Brand reputation is crucially important yet so easily tarnished, so creating and upholding strict guidelines is extremely important with any type of marketing or PR you produce and syndicate!
If you’re spending money on false advertising, it’s not only unethical but it’s also a false economy, as the ROI you’re likely to see in the long term will be false and cause your business harm.
Probably the most obvious effect of false advertising is that your customers suffer. They may make decisions based on false or misleading information, which could lead to them wasting money on products or services they don’t need. Examples of these harmful ads may include false warranties, hidden costs, and guarantees which are then contradicted in small print.
Consumers also don’t like broad statements that can’t be proven – so if you’re saying things like “the country’s largest”, “the safest” or “the most environmentally friendly”, you need to have proof to back it up.
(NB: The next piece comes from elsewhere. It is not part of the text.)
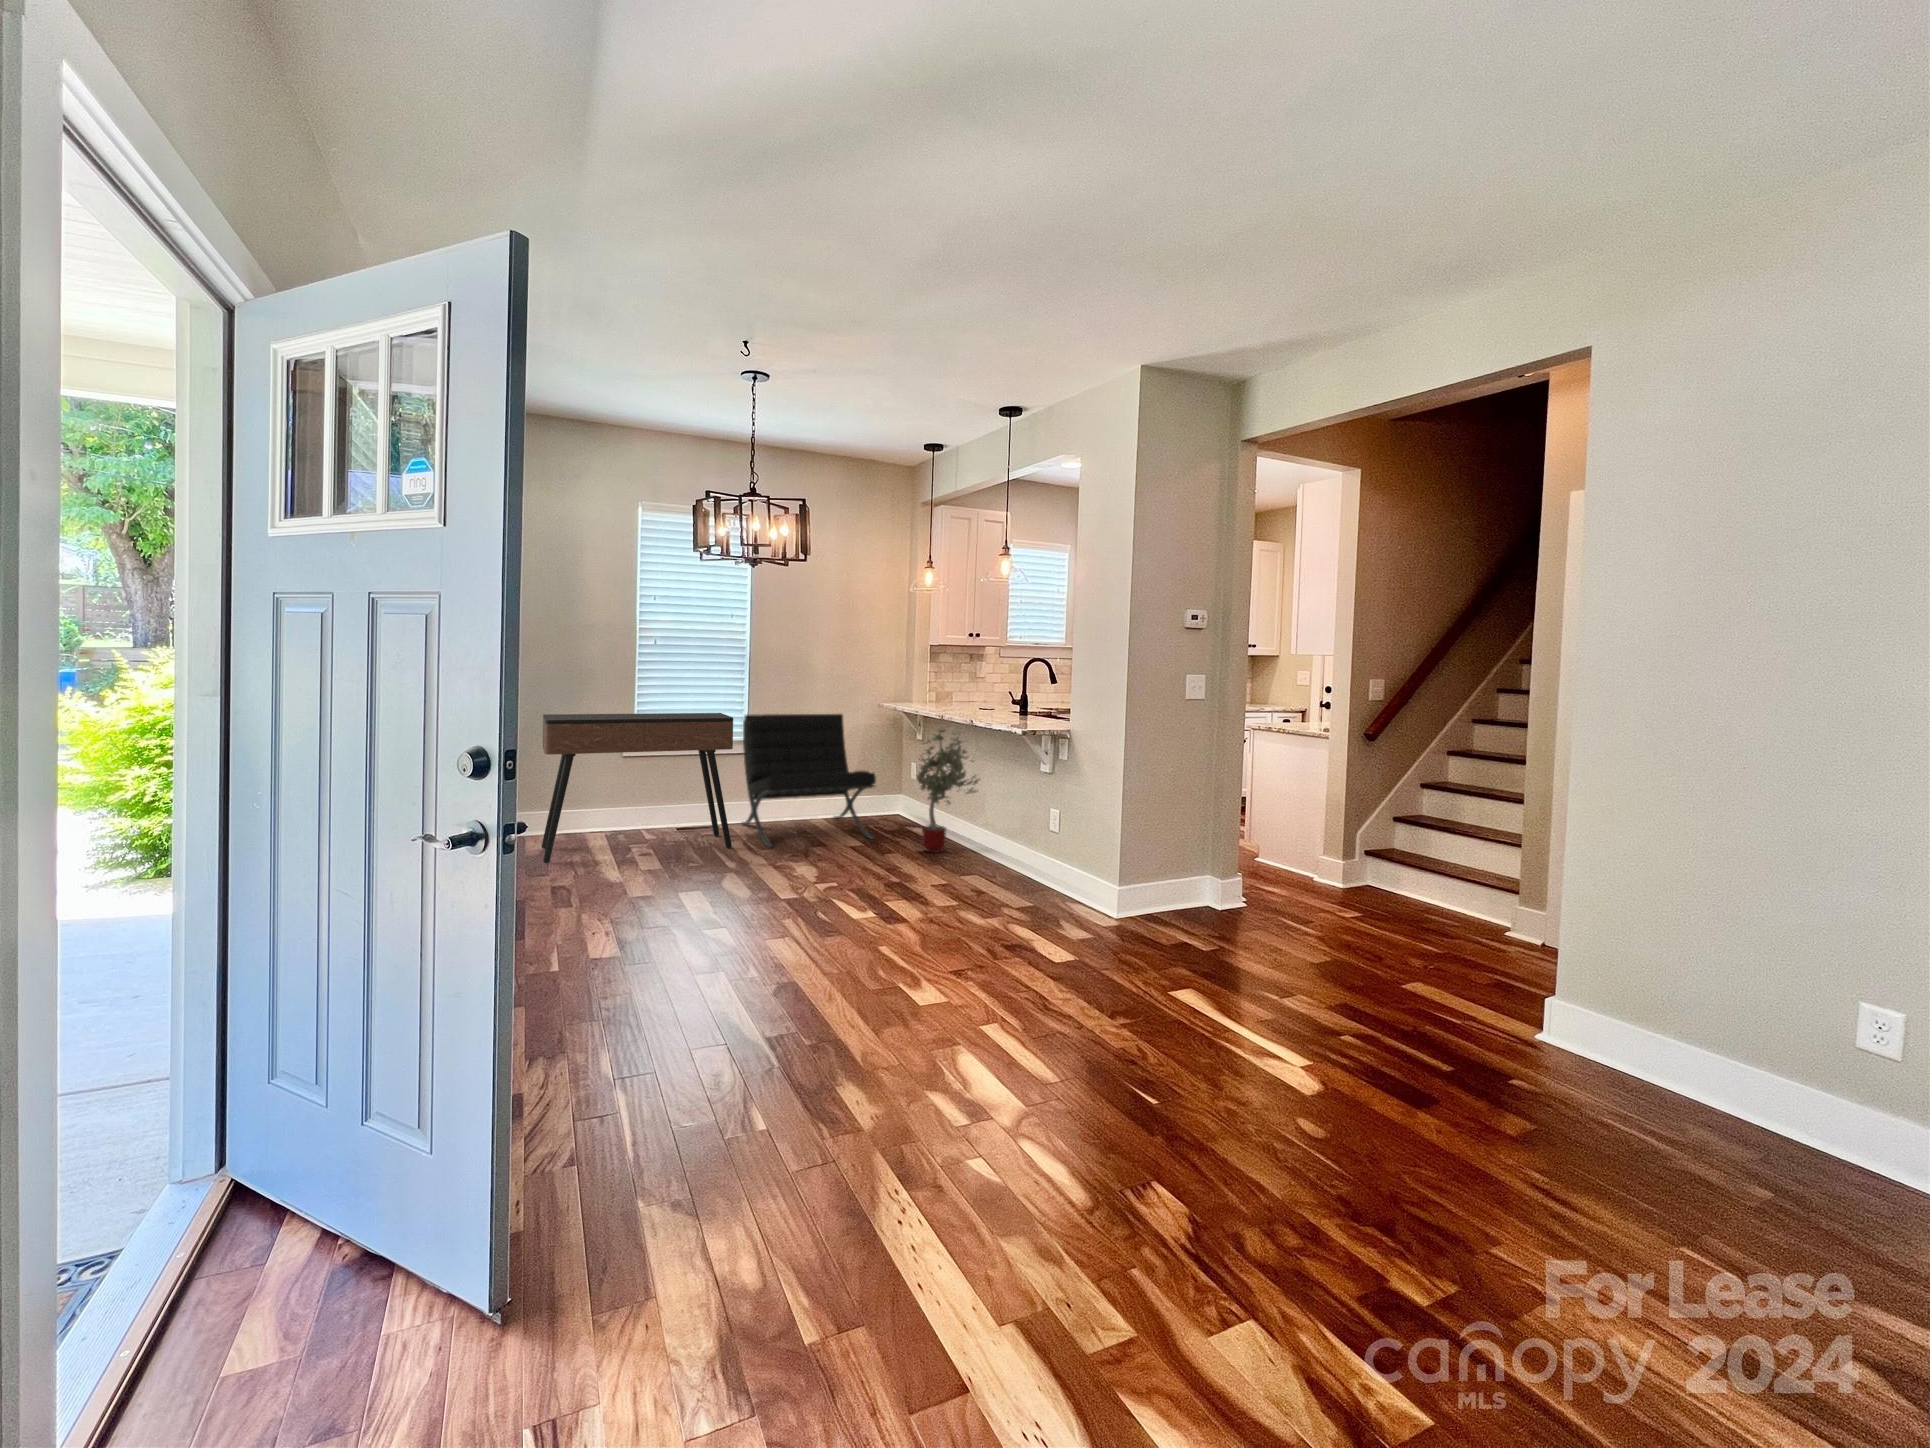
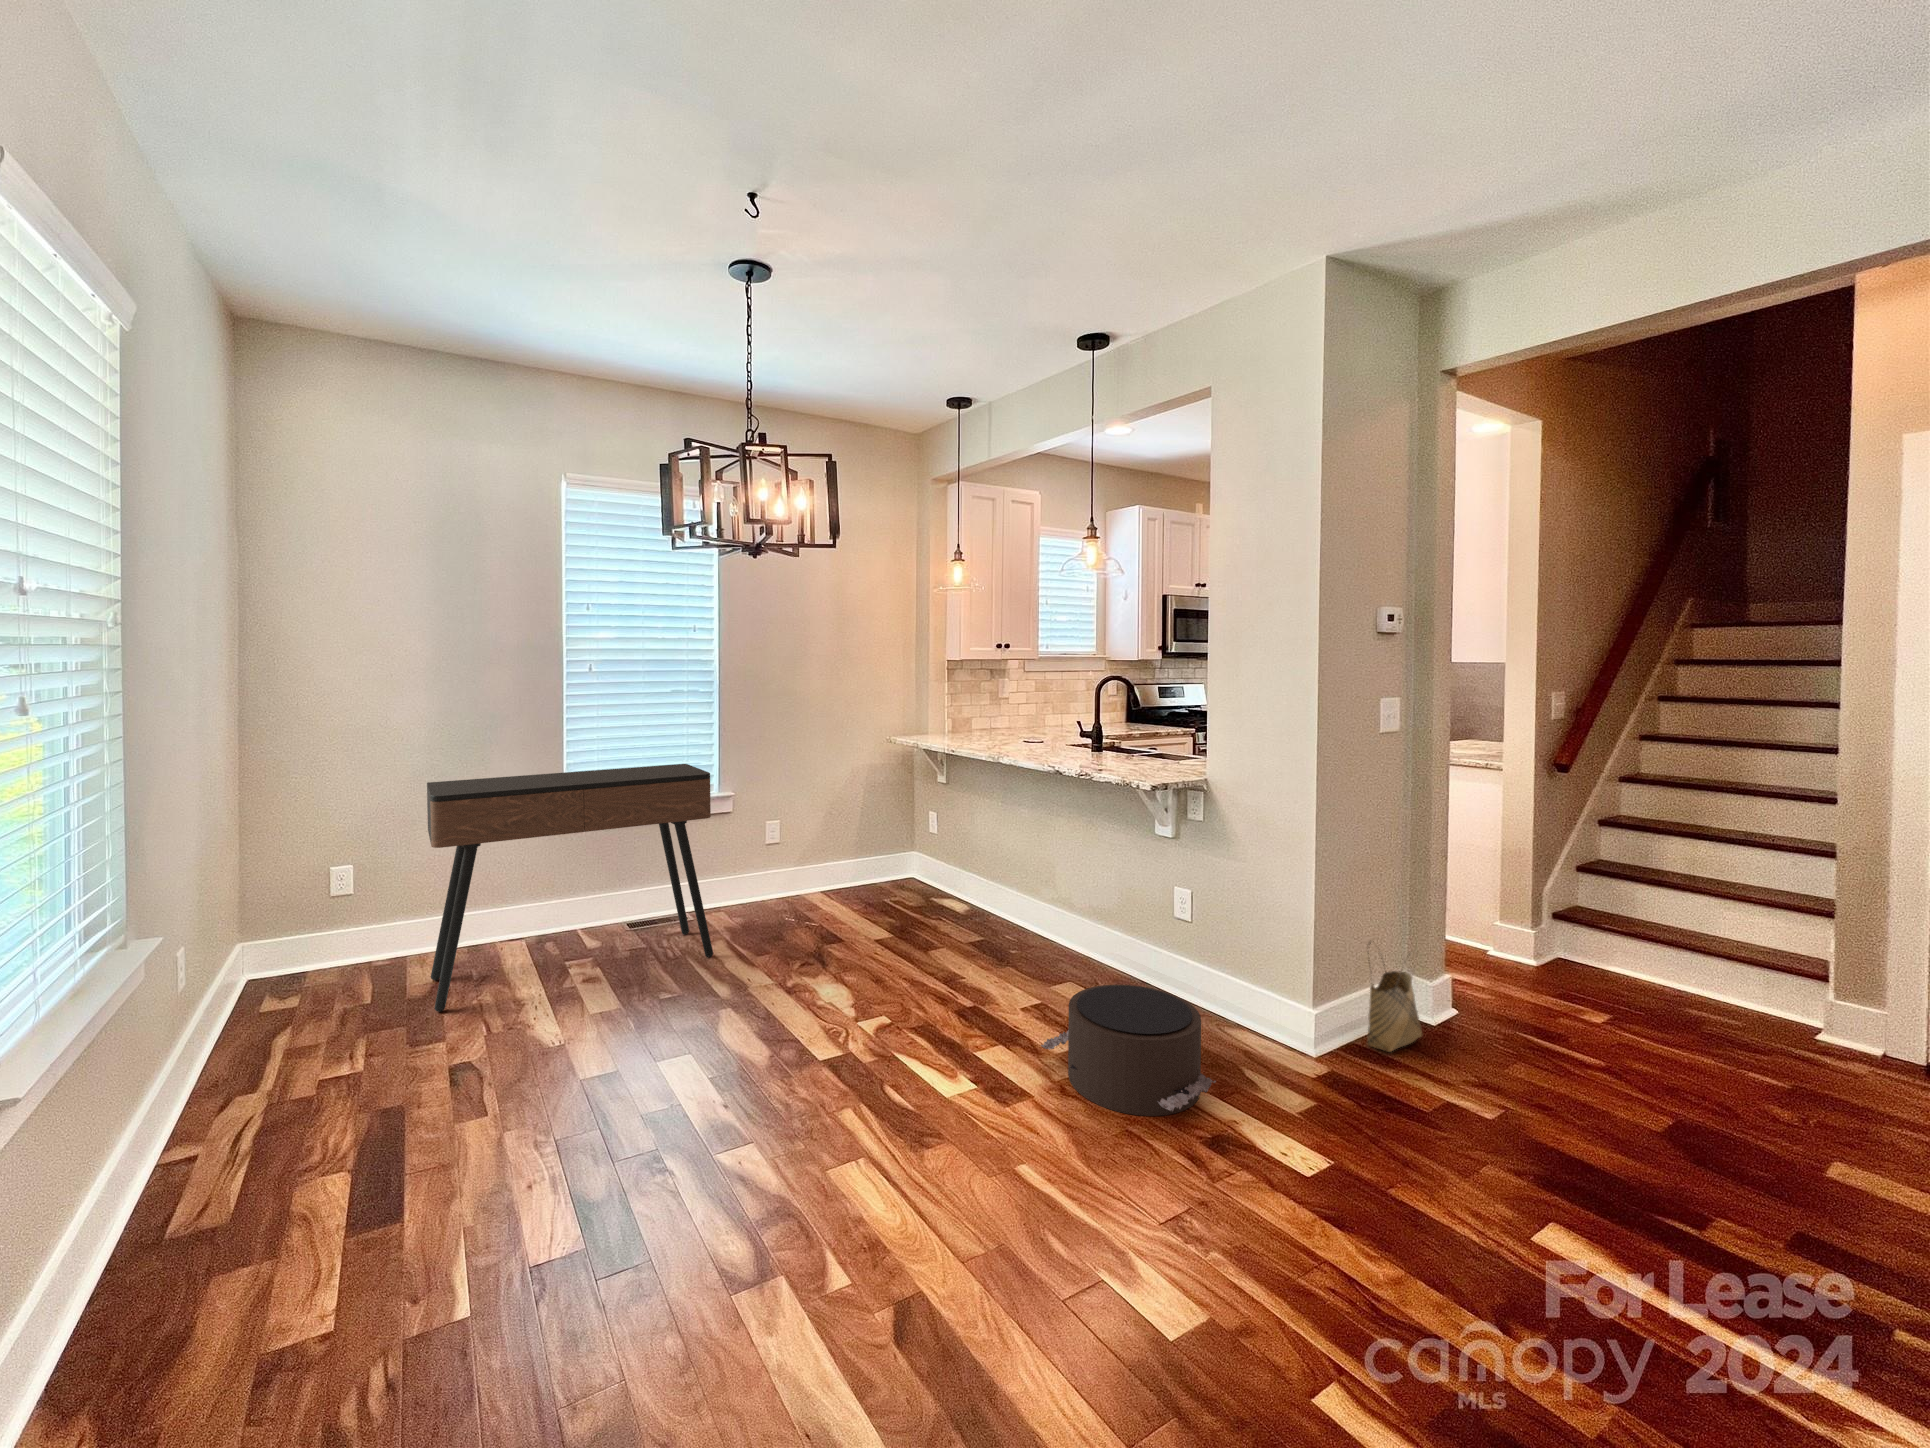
lounge chair: present [742,714,876,848] -> none [712,753,903,952]
potted tree: present [917,729,980,853] -> none [953,775,1051,943]
woven basket: none [1159,845,1202,919] -> present [1367,942,1422,1052]
pouf: none [925,862,1028,935] -> present [1041,985,1216,1116]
It may sound impressive but unless you truly know your competition and what they offer, it’s safer to keep your claims more down to earth, and more easily proven!
The knock on effect of poor advertising and unhappy customers is usually seen most in a downturn of sales and leads – it’s easy to underestimate how quickly a poor reputation can spread, especially in today’s social media driven world. One or two poor reviews won’t make or break the bank, but consistent bad feedback from real users will impact your business, there are no two ways about it. It doesn’t matter what your business model is; whether direct sales, resellers, B2B services or store sales, you’ll see these channels drop if your brand becomes a no-go for consumers. Once that happens, it’s a lot harder to get things back on the up and negate negative reviews than it is to advertise correctly in the first place!
Like a row of dominoes, your staff will be the next in line to fall. If sales drop and business declines due to poor reputation, you must start making cuts somewhere, and, worst case scenario, staff are often in the firing line.
Even if staff redundancies aren’t necessary, your employees are still the ones who bear the brunt of misleading ads. They are the middle man between customer and management and will be the ones who must deal with angry consumers who want resolutions that they often can’t give. If this is the case, you may find your staff retention drops as employees leave of their own accord to work elsewhere.
This is a trap that many companies fall into; spending money on advertising to beat the competition, often resulting in all parties making false claims in a big game of “onemanupship”. Instead of spending money on additional advertising or making claims that aren’t true or a stretch on the true, be sure to investigate the competition fully – you may find they’re not as squeaky clean as they appear and instead of trying to beat them with similar tactics of your own, you can simply win business away by being genuine and offering customers the truly better deal.
The money you can save doing this is better spent on innovation, trade shows and investing into your own offerings to further improve them and keep both existing and new customers happy.